News Column

Alicia Abella: A 'Change Agent' For AT&T, Also a Mentor to Young People

April 7, 2010

By Joshua Molina, Deputy Managing Editor

At AT&T, Alicia Abella is widely regarded for her efforts in developing long-distance collaboration tools.

In her capacity as Executive Director of Innovative Services Research at AT&T Labs, she led a group of researchers dedicated to eliminating the need for plane travel and other commuting methods that potentially harm the environment or overuse energy resources.

She has developed technologies that focus on teleconferencing, Web-based solutions, and iPhone App-based solutions that promote work and rapid-response collaboration across the globe.

"We are really trying to enhance the way people are communicating with each other," Dr. Abella said of her work at AT&T. "We are innovative and we are doing things that have their best interests in mind."

In 1995, Dr. Abella joined AT&T, shortly after earning a doctorate at Columbia.

As Executive Director of the Innovative Services Research Department, Dr. Abella manages technical staff that specializes in data mining, user interfaces, mobile services and other emerging technologies.

She leads the development of technological innovations that help people collaborate at a distance and over time. She also serves as Vice President of the Young Science Achievers Program and chair of the AT&T Labs Fellowship Committee.

In that capacity, Dr. Abella has worked to increase the presence of minorities and women working in science.
One of HispanicBusiness magazine's 2010 Woman of the Year finalists, she has also been honored with the 2008 Hispanic Engineers National Achievement Award and recognized by the Congressional Hispanic Caucus Institute for her company's work in developing green technology.

Dr. Abella's direct supervisor at AT&T said she has been a key influence in ATT's growing interactive, integrated technology efforts.

"Alicia is a change agent," said Chuck Kalmanek, vice president of Networking & Services Research. "She has a vision of innovative services that draws on her extensive experience in human-computer interaction and an intuitive understanding of how technologies like social networks change the way that users interact with each other and with our services."

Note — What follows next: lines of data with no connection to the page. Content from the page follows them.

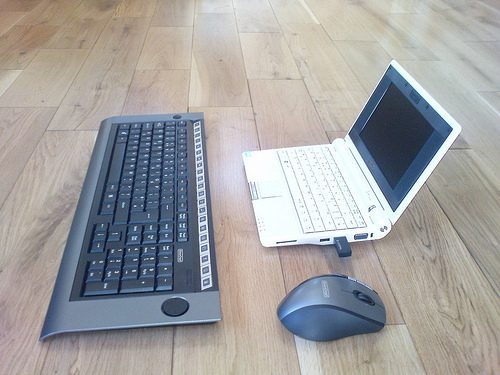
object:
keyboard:
[40, 113, 223, 340]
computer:
[241, 57, 464, 247]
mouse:
[276, 272, 387, 343]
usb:
[335, 237, 352, 258]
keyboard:
[277, 148, 368, 234]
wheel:
[357, 289, 373, 303]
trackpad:
[256, 176, 284, 200]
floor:
[1, 0, 498, 374]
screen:
[359, 79, 436, 190]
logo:
[320, 277, 331, 298]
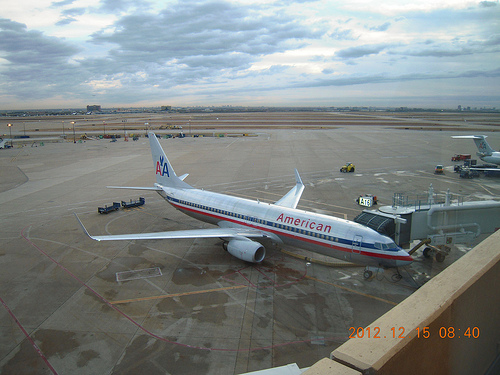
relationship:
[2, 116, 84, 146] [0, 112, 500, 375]
lights on edge of airport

Following completion of her doctoral degree in computer science from Columbia University, Dr. Abella joined AT&T Bell Laboratories in New Jersey more than 15 years ago during the dot.com boom. Shortly thereafter, she was also there for the bust.

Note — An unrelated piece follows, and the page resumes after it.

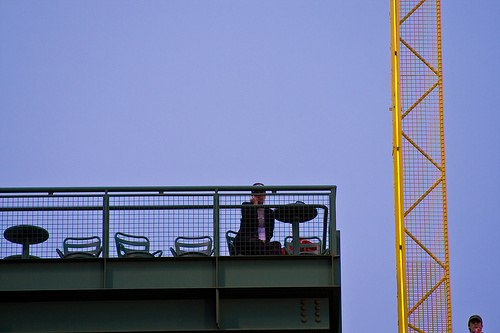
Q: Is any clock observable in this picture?
A: No, there are no clocks.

Her experiences over the last decade-and-a-half have helped her company succeed in the current economic environment.

"I have ridden that whole wave from boom to bust and I have seen us go from the big fat years to the leaner years to now our position as an innovative company," Dr. Abella said.

Although much of Dr. Abella's work is on a high technical level, she has also made a commitment to mentoring young people, particularly women and Hispanics.

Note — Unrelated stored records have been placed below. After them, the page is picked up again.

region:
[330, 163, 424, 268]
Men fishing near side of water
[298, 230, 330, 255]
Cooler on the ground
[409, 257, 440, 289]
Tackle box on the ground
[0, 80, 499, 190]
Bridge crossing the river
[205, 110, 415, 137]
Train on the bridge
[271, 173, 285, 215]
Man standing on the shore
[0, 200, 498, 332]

She is the executive vice president for AT&T's Young Science Achievers program. The goal is to bring more minorities into the science field and to boost their overall awareness of college.

In her capacity as a mentor of young people, Dr. Abella has some sage advice to help them get ahead.
"Young women should participate in internships program," Dr. Abella said.

For women already in the workplace, she said it is important to seek out positive role models.

"Seek out mentors," Dr. Abella said. "Everyone needs a mentor."

She also believes in the importance of quality networking, something that has helped her get ahead.

"It is much better to have quality networking relationships, so you can spend more of your time cultivating that relationship," Dr. Abella said. "Part of that rests on that on a individual's ability to pick the right people. You want to view these people like mentors, but someone who you feel is going to speak on your behalf and be your advocate."

As Dr. Abella looks forward to her continued success, her parents remain her biggest mentors and sources of inspiration.

A first-generation child of Cuban immigrants, Abella's mother didn't know a word of English when she arrived at the age of 23, but went to night school while working in a factory.

She later trained herself to be a commercial artist and her father became a marketing manager.

"They are very proud of me," Dr. Abella said. "My father is no longer living, but he was the one who would brag about me a lot. They showed confidence in me and I was able to show them the type of respect they deserve and were owed."